This week and next private schools everywhere will be getting ready to teach and everyone is making this the year to “get back to business.”
With Covid behind us, we can restart delayed projects, begin new initiatives, and upgrade programs. “The agenda for our opening meetings is packed,” I keep hearing.
That’s a mistake.
For your opening faculty meetings, I dare you to do any of the following:
Host an Olympiad of Scrabble, cribbage, and charades. (Humanities vs. sciences?)
Make animal balloons, finger paint paintings, and play dough sculptures.
Have small groups each invent a new school dance. (No phones are allowed anywhere near this room, obviously.)
Ask five faculty, two admins, and one parent to spend an hour to come up with much better versions of the above, a meeting that is pointless, communal, and fun.
Don’t like fun? O.K. Try this: Ask everyone to answer these two questions:
Why are you here?
Why are we here?
Let people write it out. Talk a little and then show the calendar date when you will get back to this conversation.
Because you and they and parents and kids need to know that school as will be cannot be school as was.

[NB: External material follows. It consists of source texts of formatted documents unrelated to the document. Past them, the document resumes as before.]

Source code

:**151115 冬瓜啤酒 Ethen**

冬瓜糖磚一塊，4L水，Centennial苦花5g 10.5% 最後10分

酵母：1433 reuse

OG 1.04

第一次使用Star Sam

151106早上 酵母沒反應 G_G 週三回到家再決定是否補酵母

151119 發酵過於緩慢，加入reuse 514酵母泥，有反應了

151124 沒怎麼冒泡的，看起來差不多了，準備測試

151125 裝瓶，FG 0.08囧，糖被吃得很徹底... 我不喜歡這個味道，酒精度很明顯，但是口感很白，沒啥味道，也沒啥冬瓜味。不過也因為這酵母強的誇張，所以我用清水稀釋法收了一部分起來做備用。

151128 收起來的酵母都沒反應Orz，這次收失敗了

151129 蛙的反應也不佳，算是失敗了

School is the greatest invention ever. People of different generations come together to look after one another in service of the future. Fantastic. So fantastic you might expect that the campuses of top schools where everyone is smart, caring, and well-protected would be overrun by skipping kids, smiling adults, and jolly staff.
But school is now fraught rather than healthy, at elite schools in particular. Students are unwell, faculty don't trust the administration, and nothing about getting on Zoom for two years helped address the anxiety and stress that were already peaking in 2020.
Address it now. Change what you are doing now. Rather than recycling the same disconnection do something different. Insist--as but one example--on fun. I dare you.